İzmir’de yaşanan bir trajedi, şehirdeki elektrik altyapısının eksiklikleri ve buna bağlı sorumlulukların yetersizliği üzerine tartışmalara neden oldu. 44 yaşındaki İnanç Öktemay ve 23 yaşındaki tıp fakültesi öğrencisi Özge Ceren Deniz’in elektrik akımına kapılarak hayatını kaybetmesine neden olan olayla ilgili açılan davanın ikinci duruşması, birçok kişinin dikkatini çekti. Duruşma sonrası adliye önünde yapılan açıklamalar, olayın hem hukuki boyutunu hem de yaşanan derin acıyı gözler önüne serdi.
Özge Ceren Deniz’in babası Ahmet Abi, hukuk mücadelesini sürdürerek, kızının ve yaşamını yitiren İnanç Öktemay’ın yaşadığı durumu dile getirdi. Avukatı Ayşe Sarıçiçek, olayın meydana geldiği yerdeki kusurları net bir biçimde vurgulayarak, “Hem İZSU hem de Gediz Elektrik, görevlerini ve sorumluluklarını yerine getirmemiştir” dedi. Ayşe Sarıçiçek, bu iki kurumun işbirliği yapmamış olmalarının, olayın sonuçlanmasındaki en büyük etken olduğunu belirtti. Olayın gerçekleşmesinin ardından otopsi raporlarının beklendiği dönemlerde, kutsal yasaların yanı sıra toplumsal açıdan da büyük bir boşluğun yaşandığını ifade etti.

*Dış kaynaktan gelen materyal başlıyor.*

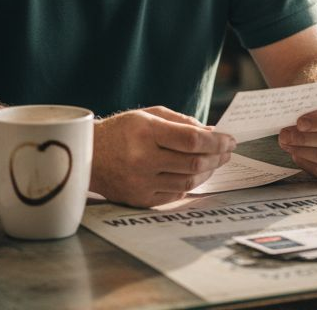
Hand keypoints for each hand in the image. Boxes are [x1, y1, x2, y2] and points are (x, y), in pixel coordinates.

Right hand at [91, 106, 234, 207]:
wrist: (86, 156)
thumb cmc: (121, 131)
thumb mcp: (148, 115)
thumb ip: (181, 122)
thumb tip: (212, 132)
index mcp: (146, 132)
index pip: (192, 139)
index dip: (217, 141)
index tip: (230, 140)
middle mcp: (143, 159)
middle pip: (194, 162)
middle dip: (217, 156)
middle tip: (227, 151)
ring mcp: (141, 182)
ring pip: (189, 181)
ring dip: (208, 171)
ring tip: (214, 162)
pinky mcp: (140, 199)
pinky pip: (175, 193)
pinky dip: (190, 183)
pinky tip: (195, 174)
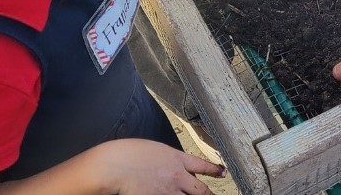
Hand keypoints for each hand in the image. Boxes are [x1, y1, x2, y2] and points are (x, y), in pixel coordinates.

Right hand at [95, 138, 224, 194]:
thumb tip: (175, 164)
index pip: (203, 165)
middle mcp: (177, 176)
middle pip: (201, 190)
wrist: (117, 165)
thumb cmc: (131, 153)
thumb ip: (169, 158)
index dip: (215, 170)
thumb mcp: (156, 150)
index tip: (223, 173)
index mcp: (177, 159)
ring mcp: (169, 191)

Konuşmalarda, Özge Ceren Deniz’in şu an bir tıp fakültesi öğrencisi olarak beyaz önlüğüyle stajyerlik yapıyor olması gerektiği de vurgulandı. Ancak maalesef, Özge ve İnanç, 126 gündür hayatlarını kaybettikleri yere gömülmüş durumdalar. Avukatı, “Olay mahallinde ölüm çukuru oluşturulmuş durumu var. Ölüm, sanki orada beklemiş. Korkunç bir tabloyla karşılaşmamak için çeşitli önlemler alınmalıydı” dedi.
Ahmet Abi, kızının kaybı üzerine, “Çocuklarımıza verdiğimiz eğitimle, gelecekteki hayatlarını inşa etmeleri için uğraşırken, bu türden kayıplar yaşanıyor. Olay, zincirleme bir ihmalin sonucu olarak ortaya çıktı” diye belirtti. Yaşadığı acıyı dile getirirken, Türk adalet sistemine güven duyduğunu ifade ederek, “Adaletin tecelli etmesini bekliyorum. Her iki kurum, suçlarını birbirlerine atarak sorumluluktan kaçıyorlar” dedi.
İnanç Öktemay’ın yeğeni Berfin Öktemay da duygularını dile getirerek, bu tür bir ihmalkarlığın sonuçlarının ölüm olduğunu ve geri dönüşünün olmadığını vurguladı. “Herkes, işini düzgün bir şekilde yapmak zorunda. Bu durumu kimse hayal edemez,” diyen Berfin, olayın toplumda yarattığı derin etkiyi ifade etti. Ayrıca, “Adliye koridorlarına gelmek istemeyen bir şey var. Keşke bu insanların hayatlarının ne kadar kıymetli olduğunu görebilselerdi” şeklinde konuştu.
Yaşanan bu olay ve sonrasında gelişen süreç, İzmir’deki elektrik altyapısının ne kadar eksik olduğunu tekrar gündeme getirdi. Altyapı sorunları ve sorumlulukların paylaşımındaki belirsizlikler, kamuoyunda ciddi bir rahatsızlık yaratmıştır. Ailelerin adalet bekleyişi ise, Türkiye’nin adalet sisteminin güvenirliği üzerine bir sorgulama gerçekleştirmektedir. Özellikle gençlerin, geleceği inşa etme sürecinde karşılaştıkları bu tür kazalar, toplumda yasaların ne denli etkin bir biçimde uygulandığına dair endişeleri artırmıştır.
Özetle, İzmir’de kaybedilen insan yaşamları üzerinden ortaya çıkan hukuk mücadelesi, hem bireysel acılar hem de toplumsal sorumluluklar açısından önemli bir tartışma başlatmıştır. Yaşanan bu süreçte, adaletin tecelli etmesi için ailelerin ve toplumun sesinin duyulması gerekmektedir.